Mit dem ETH-Gebäudesystem 2SOL sollen neue Massstäbe für die Energiewende gesetzt werden. Häuser dämmen ist nicht mehr der alleinige Schlüssel, um Energie und Emissionen zu sparen.

Das Tempo empfindet er selbst als «unheimlich». Vor drei Jahren sprach Hansjürg Leibundgut noch von Experimentieren. Der emeritierte Professor für Gebäudetechnik an der ETH Zürich hatte sein Mehrfamilienhaus an der Bolleystrasse 35 im Zürcher Hochschulquartier aufwendig und kostspielig saniert und zum «Labor B35» gemacht. Seither testen und optimieren ETH-Ingenieure und Studenten sein Energiekonzept. Und nun soll in den nächsten Wochen das System 2SOL der Öffentlichkeit vorgestellt werden. «Das System ist marktreif», sagt Leibundgut und ergänzt: Ohne sein Forschungsteam und das Netzwerk der Industrie wäre dies in so kurzer Zeit nicht möglich gewesen.
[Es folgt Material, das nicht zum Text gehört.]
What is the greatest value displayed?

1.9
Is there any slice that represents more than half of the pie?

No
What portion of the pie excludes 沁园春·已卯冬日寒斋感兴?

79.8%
Das Prinzip des Systems ist im Grunde einfach und nicht neu: Im Sommer wird Wärme für die Nutzung im Winter geerntet und im Boden gespeichert. Das Besondere ist jedoch das Gesamtsystem, das laut Leibundgut selbst am kältesten Tag im Jahr genügend Energie ohne CO2-Emissionen aus dem Erdspeicher bereitstellt – vorausgesetzt, der Winterstrom stammt aus einer erneuerbaren Quelle.